START Information supplied
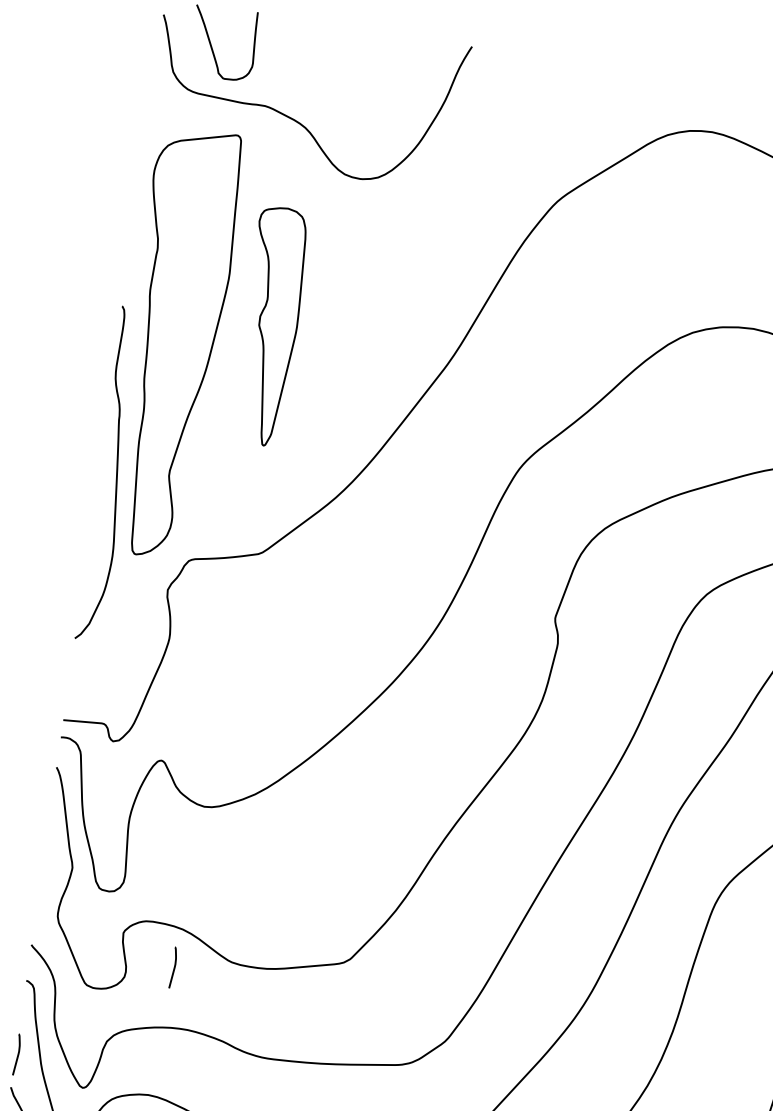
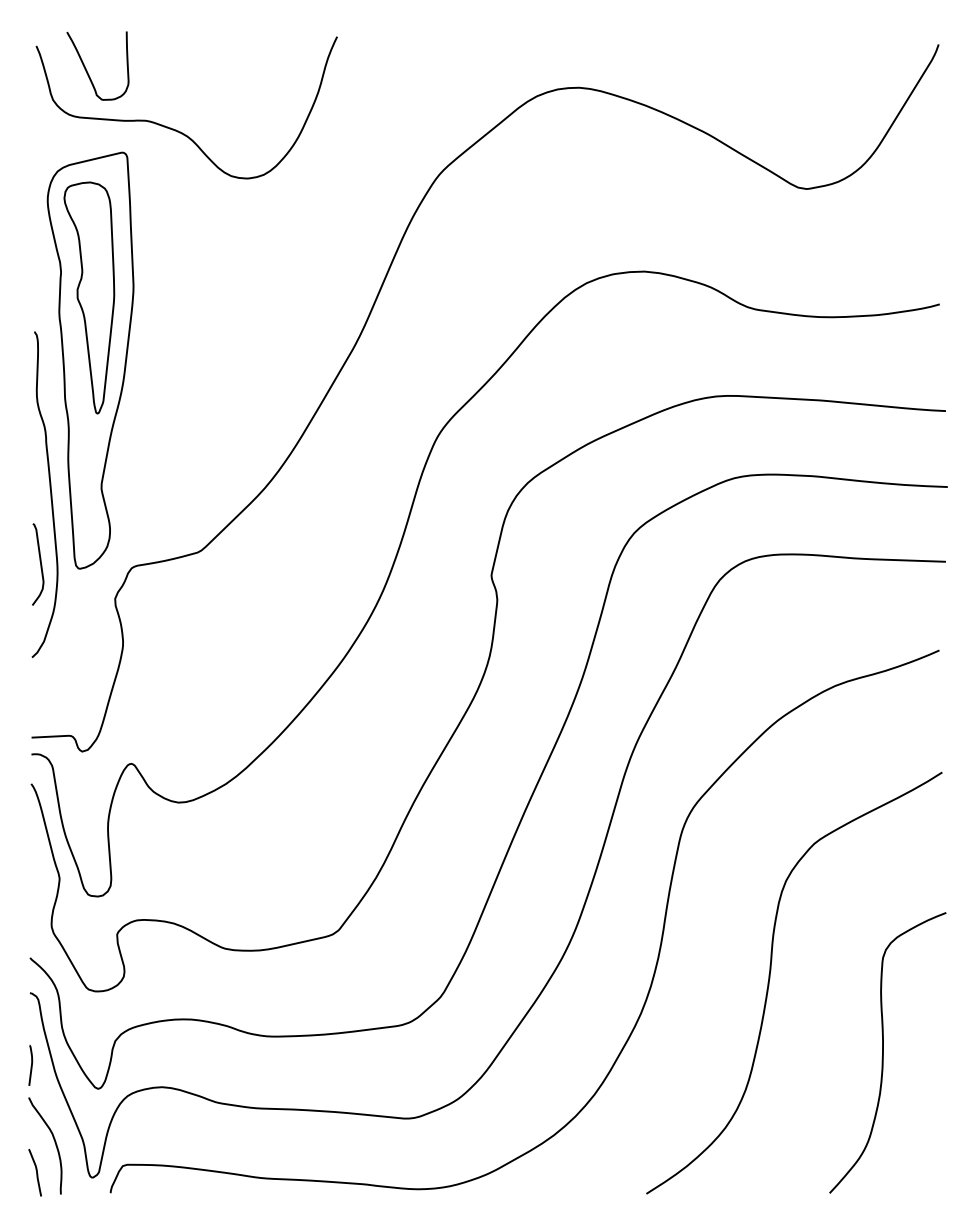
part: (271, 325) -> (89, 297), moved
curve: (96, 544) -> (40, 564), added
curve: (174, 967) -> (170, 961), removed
END Information supplied
START Information supplied
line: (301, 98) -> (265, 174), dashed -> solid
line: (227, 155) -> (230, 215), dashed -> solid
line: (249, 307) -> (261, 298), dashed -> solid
END Information supplied
#### Task instructions
Looking through the records, copy out every line in which the word "curve" is found.

#### Answer section
curve: (96, 544) -> (40, 564), added
curve: (174, 967) -> (170, 961), removed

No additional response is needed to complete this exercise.